[Stored data]
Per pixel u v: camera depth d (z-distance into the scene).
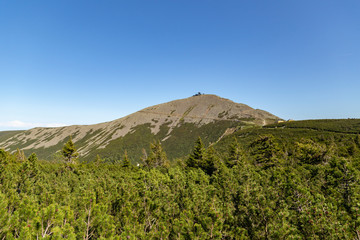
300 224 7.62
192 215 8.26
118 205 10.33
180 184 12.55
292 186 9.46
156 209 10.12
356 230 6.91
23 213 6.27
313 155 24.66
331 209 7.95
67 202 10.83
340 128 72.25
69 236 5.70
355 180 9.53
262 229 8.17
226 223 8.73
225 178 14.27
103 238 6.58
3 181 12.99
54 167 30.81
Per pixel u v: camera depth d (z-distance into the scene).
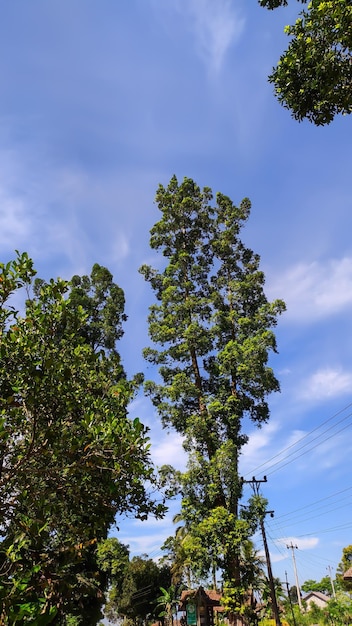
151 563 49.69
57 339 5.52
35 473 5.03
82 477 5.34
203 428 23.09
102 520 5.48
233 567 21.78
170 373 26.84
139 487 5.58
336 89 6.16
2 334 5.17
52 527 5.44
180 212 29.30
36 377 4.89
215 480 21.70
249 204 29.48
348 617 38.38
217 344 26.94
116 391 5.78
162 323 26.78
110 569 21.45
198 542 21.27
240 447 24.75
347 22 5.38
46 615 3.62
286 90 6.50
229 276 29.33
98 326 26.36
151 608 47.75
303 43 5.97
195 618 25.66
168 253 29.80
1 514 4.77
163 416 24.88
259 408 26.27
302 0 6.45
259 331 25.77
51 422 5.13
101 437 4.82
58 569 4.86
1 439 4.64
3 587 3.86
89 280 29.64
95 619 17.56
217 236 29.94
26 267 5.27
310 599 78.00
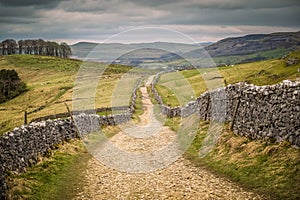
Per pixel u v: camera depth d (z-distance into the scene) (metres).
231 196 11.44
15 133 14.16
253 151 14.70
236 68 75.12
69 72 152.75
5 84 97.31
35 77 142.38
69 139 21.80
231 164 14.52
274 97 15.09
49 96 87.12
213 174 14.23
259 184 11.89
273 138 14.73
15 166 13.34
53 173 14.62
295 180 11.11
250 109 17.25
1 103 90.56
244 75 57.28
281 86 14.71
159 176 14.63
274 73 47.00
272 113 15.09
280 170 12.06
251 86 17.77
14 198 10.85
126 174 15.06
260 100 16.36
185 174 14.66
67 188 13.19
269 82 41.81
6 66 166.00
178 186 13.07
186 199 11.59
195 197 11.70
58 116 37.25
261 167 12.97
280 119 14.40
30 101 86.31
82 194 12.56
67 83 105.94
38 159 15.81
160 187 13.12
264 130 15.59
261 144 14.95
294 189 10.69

WHAT THE TASK REQUIRES. Output the lines of the records above exactly as they appear, from the line containing "336 89 6.16" through the line containing "51 422 5.13".

RESPONSE FOR THIS EXERCISE.
336 89 6.16
2 334 5.17
52 527 5.44
180 212 29.30
36 377 4.89
215 480 21.70
249 204 29.48
348 617 38.38
217 344 26.94
116 391 5.78
162 323 26.78
110 569 21.45
198 542 21.27
240 447 24.75
347 22 5.38
46 615 3.62
286 90 6.50
229 276 29.33
98 326 26.36
151 608 47.75
303 43 5.97
195 618 25.66
168 253 29.80
1 514 4.77
163 416 24.88
259 408 26.27
302 0 6.45
259 331 25.77
51 422 5.13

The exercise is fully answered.